En 2018, malin qu’il est, le « Kirikou », comme le surnomment ses partisans, a su profiter de la déchirure entre le PDCI RDA et le RHDP à Tiassalé sa ville natale pour s’accaparer du poste de maire en tant qu’Indépendant. 3 ans plus tard, en 2021, le peuple l’aide à conquérir le poste de député . En 2023, à l’occasion des élections locales municipales, Assalé Tiémoko Antoine « ridiculise » son adversaire, comme il l’avait promis avec beaucoup de certitude, après l’invalidation des résultats du premier tour sur contestation de Sanogo Alpha Dramane, poulain du RHDP, parti au pouvoir.
Candidat à l’élection présidentielle de 2025
Aujourd’hui, à environ un an de la prochaine élection présidentielle en Côte d’Ivoire, l’homme est devenu célèbre et est une véritable star 3.0 à l’ère du digital. Le peuple ivoirien, et surtout les jeunes, se reconnait en lui, acclame sa bravoure et ses publications sur les réseaux sociaux glanent des millions d’interactions. La rue, les réseaux sociaux l’aiment, Assalé le sait et en joue.

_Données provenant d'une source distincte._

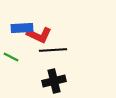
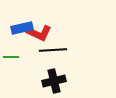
blue rectangle: rotated 10 degrees counterclockwise
red L-shape: moved 2 px up
green line: rotated 28 degrees counterclockwise
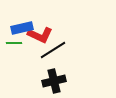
red L-shape: moved 1 px right, 2 px down
black line: rotated 28 degrees counterclockwise
green line: moved 3 px right, 14 px up
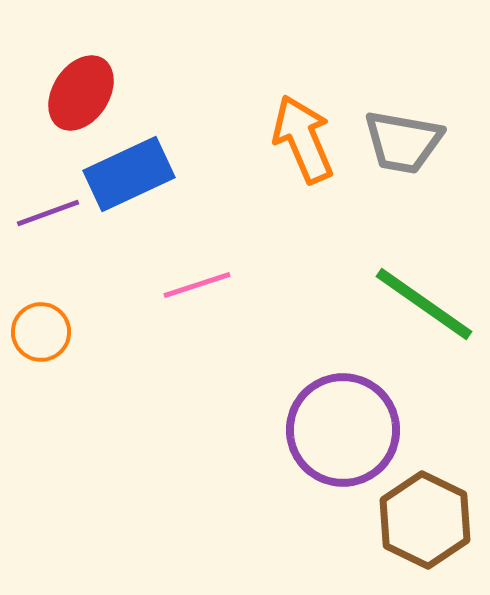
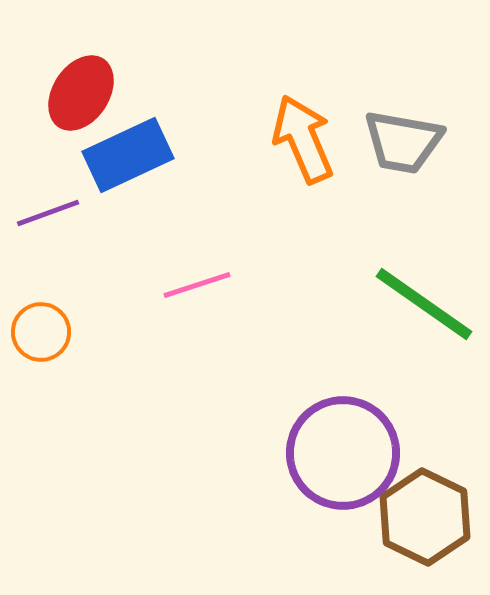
blue rectangle: moved 1 px left, 19 px up
purple circle: moved 23 px down
brown hexagon: moved 3 px up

D’ailleurs, il ne cache pas son ambition de se porter candidat en 2025.
Le député de 48 ans, sans étiquette, a officiellement lancé son mouvement politique baptisé « Aujourd’hui et demain la Côte d’Ivoire » le 2 juin dernier. C’était à Yamoussoukro, et non à Tiassalé sa ville natale. Surement pour bénéficier de la charge symbolique et de la bénédiction du père fondateur Félix Houphouët Boigny ? Quoiqu’il en soit, même s’il suscite un véritable espoir auprès de nombreux jeunes ivoiriens, le parcours d’Assalé n’est pas fait que de victoires.
Il fut candidat malheureux aux législatives de 2016 à Tiassalé, avant d’être élu maire en 2018 puis député de la même circonscription en 2021. Il a aussi perdu l’élection à la présidence de l’Union des Villes et Communes de Côte d’Ivoire (UVICOCI). C’était le 05 juillet 2024 à Yamoussoukro. Une défaite pourtant prévisible. Mais il y est allé quand même espérant gagner un des hauts cadres du RHDP, le ministre du Transport Amadou Koné. A cette élection, le député-maire de Tiassalé s’est contenté de 24 voix contre 150 pour son adversaire. Le RHDP compte au total 150 maires sur les 201 que compte L’UVICOCI.
Si pour plusieurs acteurs de la scène politique ivoirienne, l’ambition présidentielle d’Assalé Tiemoko ressemble plus à « du bruit pour se faire voir » et « augmenter sa popularité », le principal intéressé, lui, continue d’y croire et ne cesse de tisser sa toile, en attendant 2025.